The teenagers, Mahmoud Asgari and Ayaz Marhoni, were reportedly hanged after
they were found guilty of a serious sexual assault charge, some human rights
groups said.
Since that time, gay rights groups in Europe have joined the Persian Gay &
Lesbian Organization, which represents gay Iranian exiles, in citing new
evidence they claim shows Iranian authorities falsely accused the two teens.
Photographs of the July 19, 2005, hangings of Asgari and Marhoni circulated
widely on the Internet, drawing expressions of outrage from gay activists and
human rights organizations.
Tatchell and other activists have reported that as many as 14 gay men have been
executed in Iran in the year following the executions of Asgari and Marhoni.
All had been charged with committing rape and other crimes.
"By instituting charges of kidnap and rape, the Iranian authorities apparently
hope to discredit the victims, discourage public protests and deflect
international condemnation," Tatchell said.

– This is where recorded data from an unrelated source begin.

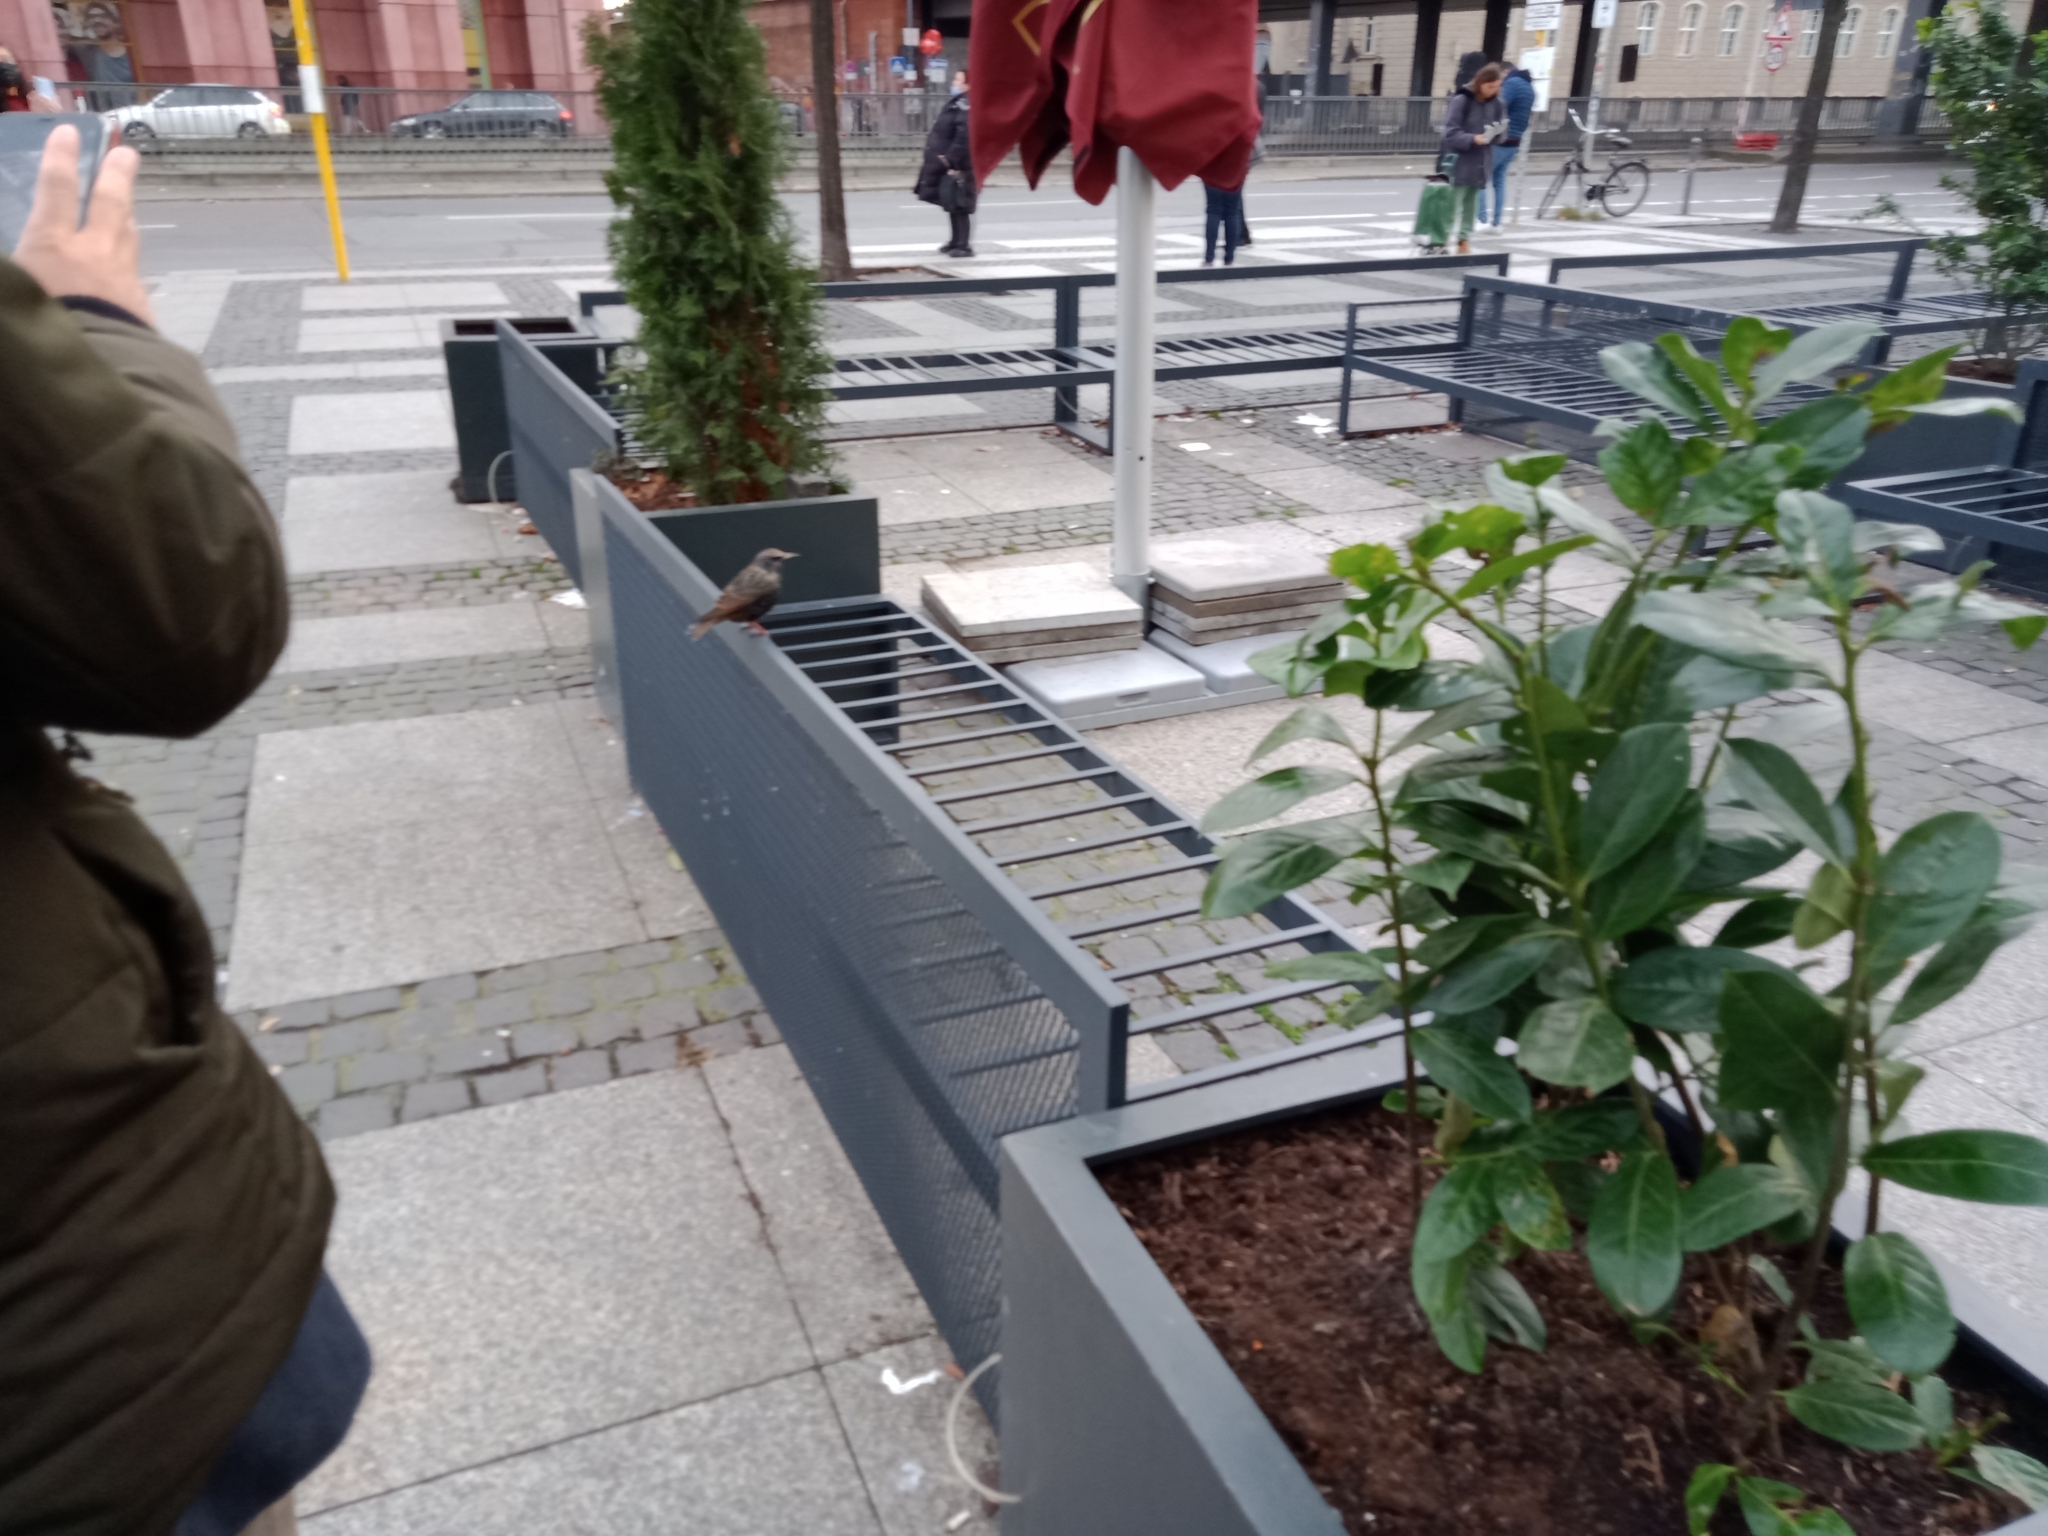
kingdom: Animalia
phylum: Chordata
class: Aves
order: Passeriformes
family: Sturnidae
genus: Sturnus
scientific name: Sturnus vulgaris
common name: Common starling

Other cities scheduled to hold protests include Fort Lauderdale; Provincetown,
Massachusetts.; San Diego; San Francisco; Sacramento; Toronto; Amsterdam;
London; Stockholm; Marseilles; Moscow; Brussels; Mexico City; Warsaw;
Frankfort; Berlin; and Vienna.
Gay Iranian exile leaders say they believe Asgari and Marhoni were 17 at the
time they were executed and possibly 15 or 16 at the time they were arrested
one year earlier.
Some gay activists claimed the hangings highlighted a long history of anti-gay
persecution in Iran since Islamic radicals took control of the country in 1979.
But the actual motive for the hangings remains unclear, and three human rights
groups, including the U.S.-based International Gay & Lesbian Human Rights
Commission, said they received reports that the two youths were executed not
for being gay but for raping a male minor.
While IGLHRC, Human Rights Watch and Amnesty International said they condemned
Iran's use of capital punishment against juveniles, the three organizations
cautioned gays not to view the incident as necessarily anti-gay.
Tatchell said gays inside Iran told his group that Asgari and Ayaz were
arrested after the parents of one of them turned them in to authorities.
Arsham Parsi, the PGLO's human rights secretary who lives in Toronto, said in
an interview recently that unnamed sources in Iran, including an underground
Iranian gay group, have estimated that 4,000 gays have been executed in Iran
because of their sexual orientation between 1979, when the current regime took
power, and 2000. There was no way to independently verify those numbers.